■ Exercise objective ■
Filter this data down to the lines that hold "each", and copy them.

*** Opening of Information ***

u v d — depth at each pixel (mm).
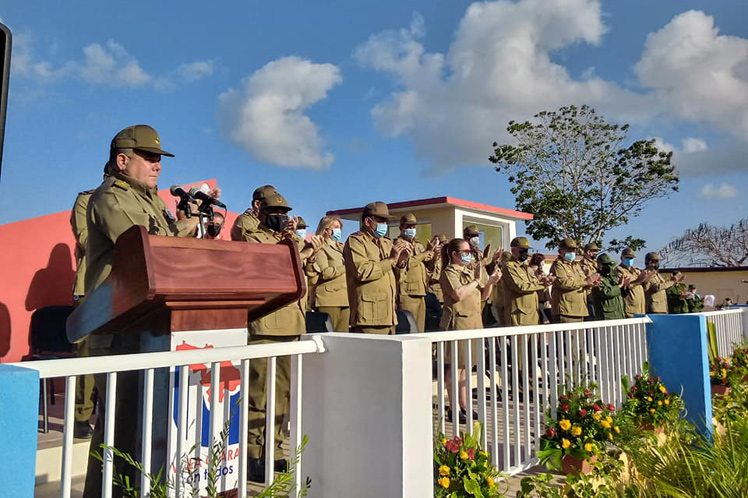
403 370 2395
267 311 2707
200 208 3002
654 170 29391
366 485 2486
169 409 2207
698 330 6094
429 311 8266
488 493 3328
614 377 5492
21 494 1576
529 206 30172
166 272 2064
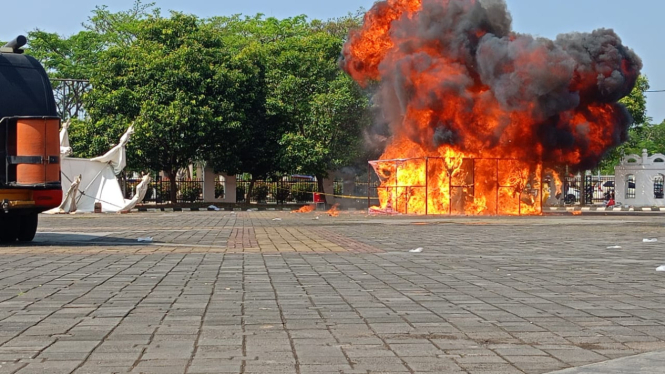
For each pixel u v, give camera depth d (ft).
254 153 153.07
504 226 80.89
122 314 23.53
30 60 52.11
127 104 140.15
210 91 145.48
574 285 30.91
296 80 153.17
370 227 79.05
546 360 17.49
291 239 59.88
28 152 49.75
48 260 41.11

*** Close of Information ***

■ Solution to this problem ■
u v d — depth at each pixel (mm).
For each pixel u v, give camera depth d (ft).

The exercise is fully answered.